— start EXCERPT —

They can, if treated as absolutes. Let's say someone buys all the land around your house. How do you get out and go to work? You have to cross the property of the new property owner, don't you? Now, this is something that you actually can do legally, because the rights of the property owner in question are not absolute under the law.
Sell my property and move. It isn't like I'm trapped there.
Because they have the inherent right of free expression which, unlike copyright, is part of the United Nations' Universal Declaration of Human Rights.
But this is about US law, as well as creators and IP owners to be able to manage their work. Fans can expressed themselves right now without profiting from it. They've done it for years with minimal litigation.
Seeing as I'm proposing a legislative change, your question is disingenuous. Under current law, they have nearly absolute protection.
No, it's not. This discussion is becoming ambiguous because we are dealing with the law as it stands right now.

If you want to change it, I recommend going to the legislature rather than TrekBBS.
Really? Can you give one example of a fan work with proper attribution that destroyed the market for the work of an individual artist?
That isn't my point, at all. Please don't twist my words. If this was an individual's intellectual property the argument would be made in favor of the owner.
You will note that proper attribution was one of the requirements for exemption that I set out, so your plagiarism argument does not apply.
It does because you are still using another person's labor for your own work. I'll call it research because it sounds better.
You're being naive. Motion picture studios are notorious for shady accounting practices and contracts that creatively cheat actors out of their royalties. The music industry is even worse. The RIAA and MPAA are also well known for giving false and misleading information and statistics. I'm not saying anyone specifically would mislead a court, but you can't write laws with the assumption that no one will..
I'm being naive? Because I don't think that the companies accounting practices are any of my business?
Actually, many authors got their start in fan fiction, including Neil Gaiman, Meg Cabot and Lev Grossman. Peter David actually started out writing fan fiction before becoming the author of numerous official Star Trek novels. So it's entirely possible of fan works to serve as a training ground for future employees.
They still get the practice. They don't need protection for fan fiction. They didn't lose those skills if fanfiction.net gets taken down. This is illogical in an extreme.
That's not logical. First of all, they can potentially steal things from fan fiction right now, because the courts have decided that copyright law doesn't protect unauthorized derivative works. (Not that they would. Just saying.) Also, CBS has already crafted the Guidelines, and while you might make a semantic argument about how they're not "rules", a fair use exemption carries no requirements of rule making anyways. So that's two out of three without there even being a change to copyright law. As for monitoring abuse, fair use doesn't require that either. People could outright pirate your content and you wouldn't be required to do anything under copyright law, even with the changes I propose. A fair use exemption for fan works would actually make it easier to monitor for violations, because you have a clear legal definition for who remains in violation.
Yeah, the corporations could, but would face significant backlash. Poor business.

Instead of changing the law, allow the corporations to decide how their product gets used. Like CBS did and Lucasfilm did and on and on.

The larger point is is that this is their property. I, as a fan, don't have a right to it.
By that, do you mean can a sufficiently large voting audience able to elect representatives to pass copyright legislation that they favor make that decision? Uh, yeah.
Then do that.
 
I never said it was. I was using it as an example of scale, not as the subject of litigation. That said, the site has received and had to comply with DMCA takedowns in the past.

— end EXCERPT —
— start AVAILABLE DATA —

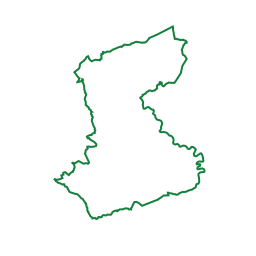 outline of Chilcuautla, Hidalgo, Mexico, rotated 337°
{"feature_id": "50627088B382438860006", "entity_name": "Chilcuautla", "entity_type": "district", "adm_level": 2, "iso_a3": "MEX", "parent_name": "Mexico", "parent_adm1": "Hidalgo", "projection": "orthographic", "projection_center": [-99.261, 20.328], "detail": "fine", "context": "isolated", "style": "outline", "palette": "green", "viewbox_px": 256, "rotation_deg": 337, "n_neighbors": 0, "source": "geoboundaries", "source_scale": "gbopen_adm2", "svg_char_len": 5824}
<svg xmlns="http://www.w3.org/2000/svg" viewBox="0 0 256 256"><g transform="rotate(337 128 128)"><path d="M57.5,147.0L55.1,148.2L54.1,146.6L53.2,144.3L52.7,144.0L51.4,143.9L50.8,144.0L50.4,145.7L48.1,145.6L48.1,148.5L44.8,148.5L41.5,147.5L40.8,146.5L40.3,146.7L40.4,147.1L41.2,147.7L40.8,148.7L41.7,149.9L42.1,150.9L44.6,153.1L45.2,154.1L46.3,154.6L47.0,154.6L47.4,155.0L47.0,155.8L47.1,156.8L47.2,157.2L48.0,157.7L48.1,158.0L48.7,158.4L48.7,159.4L49.0,159.8L48.8,161.0L49.1,162.0L49.1,163.3L49.4,164.3L53.1,167.5L55.6,169.3L56.8,172.1L57.3,174.1L58.6,175.7L59.0,178.3L59.5,180.1L59.4,180.8L59.8,181.2L59.4,181.9L59.6,182.8L59.2,183.6L59.1,184.9L59.4,185.8L58.9,186.5L58.7,187.4L58.3,187.9L58.5,188.4L58.3,189.6L58.7,189.8L58.6,191.6L59.0,194.7L59.9,196.2L59.9,197.4L61.2,197.5L62.7,198.2L63.0,198.5L63.0,199.1L63.4,199.4L64.4,199.5L65.9,198.5L66.3,198.5L66.6,199.0L67.3,198.9L67.6,199.4L68.9,199.7L70.2,198.8L71.1,198.5L72.0,198.9L73.2,199.8L74.3,199.9L74.6,199.7L75.1,199.7L78.3,201.1L78.8,201.0L80.9,199.4L82.9,199.0L85.0,199.4L85.4,200.2L85.7,200.4L86.2,199.7L87.2,200.1L88.4,199.6L91.3,200.8L94.2,200.9L96.7,202.3L96.8,203.0L97.4,203.6L98.5,203.6L99.1,204.1L99.6,202.9L100.4,202.6L103.2,200.0L104.9,198.7L105.2,198.7L106.8,199.4L107.6,200.1L109.2,202.3L110.5,205.1L128.2,205.6L128.5,205.2L130.1,205.1L134.5,204.1L138.9,205.8L139.4,203.1L139.9,203.3L140.4,204.0L143.2,205.7L144.1,206.7L145.8,207.5L146.2,208.2L147.9,208.8L149.2,208.2L152.6,208.1L153.9,208.4L155.4,209.1L157.0,209.4L159.0,209.2L163.2,209.7L163.8,209.4L166.2,209.3L167.4,208.7L168.8,206.7L170.0,206.5L170.8,206.8L171.4,206.5L172.1,205.8L172.9,204.6L173.9,201.4L174.4,198.9L174.9,197.9L176.1,197.3L177.0,197.1L178.1,197.3L180.5,198.2L181.2,198.0L181.6,197.5L181.8,195.8L180.9,194.4L179.8,194.0L176.6,193.5L176.1,193.1L175.9,192.5L176.3,191.8L177.0,191.3L177.7,191.1L179.2,191.2L180.1,190.1L180.2,189.8L179.8,189.3L177.2,188.3L177.2,187.6L177.6,187.2L179.0,186.6L180.2,186.6L181.0,186.8L182.2,187.6L183.5,188.0L184.1,188.1L184.6,187.6L185.6,183.8L185.7,181.5L185.5,180.1L185.2,179.8L184.5,179.7L180.3,180.6L179.5,180.5L178.4,179.8L178.2,179.4L178.5,177.5L182.0,174.4L181.9,173.6L180.6,171.1L179.5,170.3L178.9,170.2L177.5,171.1L176.3,171.3L175.5,170.9L174.8,170.2L174.4,167.7L173.0,166.3L172.1,165.8L170.0,165.8L168.6,165.6L168.2,165.2L168.3,163.8L167.4,162.1L166.9,161.9L165.4,161.8L164.3,161.0L163.7,160.0L163.7,159.4L164.8,157.8L165.5,156.2L165.5,154.7L165.3,153.4L164.8,152.5L164.4,151.9L163.1,151.1L162.2,148.2L161.1,146.9L160.0,146.0L157.8,145.1L156.9,144.9L155.9,143.7L156.0,143.1L157.4,142.4L158.3,141.5L158.8,139.9L160.4,138.3L161.1,137.2L161.4,136.5L161.4,135.2L161.0,134.1L159.7,132.8L158.4,132.0L157.9,131.4L157.6,130.5L157.4,128.8L157.9,127.1L157.6,126.3L156.9,125.4L156.7,124.5L157.6,123.7L158.6,122.1L158.3,120.9L157.5,120.6L156.7,119.7L155.0,116.7L153.6,116.4L152.1,116.8L151.0,116.8L150.1,116.4L149.9,115.7L150.6,113.2L150.6,112.6L151.9,110.4L152.1,109.5L151.8,107.2L151.1,105.5L151.2,104.8L153.3,104.5L154.2,103.9L154.4,103.2L155.5,103.4L156.9,103.0L157.5,103.2L158.6,102.8L159.0,102.2L160.5,102.2L161.8,101.7L163.1,102.2L164.5,103.4L166.2,103.6L167.1,104.0L167.8,103.8L168.3,103.3L169.3,103.3L170.3,102.9L171.0,100.7L172.1,99.8L173.3,99.9L173.9,100.3L174.3,100.2L174.8,99.1L174.8,98.5L175.1,98.2L175.6,98.4L175.6,99.1L176.5,99.1L176.7,99.3L176.7,99.7L176.0,101.2L176.4,103.0L176.8,103.5L178.3,103.3L179.6,102.4L183.3,102.1L186.0,103.6L188.3,104.6L190.2,103.5L198.1,98.1L202.3,92.1L209.0,87.4L208.5,83.6L207.3,82.3L207.2,81.8L207.3,80.5L207.7,79.4L208.1,76.8L209.1,76.1L210.8,74.1L211.6,73.4L211.9,73.5L213.6,72.2L215.2,72.5L215.7,71.7L215.3,70.3L214.7,70.0L213.3,68.3L213.0,68.2L212.7,68.4L211.5,67.6L210.8,67.6L208.7,65.8L208.0,65.7L207.5,64.8L205.9,64.3L206.1,62.8L206.6,61.9L206.5,60.8L207.2,58.5L207.4,57.2L208.1,54.4L208.7,53.5L208.9,52.1L191.7,53.4L182.6,53.5L182.1,54.0L178.9,55.7L177.0,56.0L175.1,55.1L174.6,55.2L172.9,54.2L171.9,53.4L170.6,52.8L169.8,52.1L168.5,51.7L166.2,51.9L163.8,51.5L163.2,52.0L162.0,52.1L159.7,51.2L157.1,49.8L156.4,50.3L155.3,50.2L154.1,50.9L153.6,50.8L153.4,50.3L151.2,50.0L144.3,50.0L141.2,50.7L138.4,49.4L136.5,49.7L135.7,49.3L135.0,48.3L134.7,48.2L134.1,49.9L133.7,50.0L132.6,49.5L132.5,50.3L131.6,50.6L131.2,52.8L130.9,53.0L130.7,53.8L129.5,53.8L129.2,54.5L128.4,54.7L127.8,54.1L124.7,52.5L122.1,52.3L120.8,52.5L119.9,51.2L119.2,48.7L119.4,47.5L119.3,46.3L117.3,46.6L115.6,48.1L114.3,48.3L113.6,49.0L111.7,49.2L109.2,50.1L108.6,50.7L107.5,52.7L106.5,53.8L105.1,54.5L101.0,55.4L100.4,55.8L100.9,57.3L101.4,59.9L102.2,62.5L102.8,63.2L101.7,64.2L101.0,65.3L99.6,65.6L99.3,66.0L103.6,66.8L104.1,66.0L104.8,65.7L105.0,65.2L105.4,65.5L105.1,66.7L104.2,67.7L104.3,70.1L104.0,72.2L103.2,74.7L102.8,75.4L102.8,76.3L102.4,78.0L102.7,78.7L102.3,79.1L102.6,79.9L102.6,81.0L101.1,82.5L99.4,84.5L99.3,87.5L98.1,90.4L98.8,91.3L99.0,92.5L99.7,93.1L99.6,94.0L99.9,94.5L99.6,95.6L100.7,96.8L100.5,98.2L101.0,99.0L100.3,98.9L100.1,99.6L99.5,100.3L99.4,100.8L99.7,101.2L99.9,102.2L99.5,102.6L99.4,102.9L99.7,103.2L99.9,104.3L98.2,105.7L97.4,107.8L97.1,113.3L97.4,114.9L97.3,115.5L96.7,116.2L96.9,117.6L96.0,118.1L95.6,119.5L94.6,119.3L93.4,119.3L92.4,119.6L91.7,120.3L90.8,119.8L89.5,119.6L86.9,119.8L86.8,121.5L87.0,121.8L87.7,122.0L88.1,122.6L88.5,122.5L88.6,123.9L89.2,124.4L89.7,125.5L90.2,125.9L91.7,128.0L91.9,129.1L92.5,130.2L92.4,131.0L91.7,132.0L91.1,132.1L90.0,131.9L86.0,130.8L84.9,129.8L83.2,129.3L83.0,129.8L82.9,131.2L81.7,131.7L80.9,131.6L79.4,133.4L79.1,134.2L78.4,134.6L78.7,144.3L78.1,145.1L77.2,145.3L76.5,144.5L75.4,143.9L73.8,143.7L72.9,143.3L69.7,139.2L68.7,139.1L65.7,139.8L65.2,139.7L63.5,138.3L63.2,138.3L63.1,138.8L63.9,139.8L64.0,141.1L63.6,143.2L63.3,143.6L62.8,144.2L62.2,144.6L61.4,145.8L60.6,146.0L60.3,146.8L58.5,146.7L57.5,147.0Z" fill="none" stroke="#15803d" stroke-width="2"/></g></svg>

— end AVAILABLE DATA —

#### [TO DO]
- A) From the copyright discussion, list every author named as having started out writing fan fiction.
- B) Answer these questions on the copyright discussion, one per line:
(i) Which document is said to include the inherent right of free expression?
(ii) Which two companies are given as examples of corporations deciding how their product gets used?
(iii) What kind of takedowns does the last paragraph say the site has had to comply with?

#### [ANSWERS PROVIDED]
- A)
Neil Gaiman
Meg Cabot
Lev Grossman
Peter David

- B)
(i) The United Nations' Universal Declaration of Human Rights
(ii) CBS and Lucasfilm
(iii) DMCA takedowns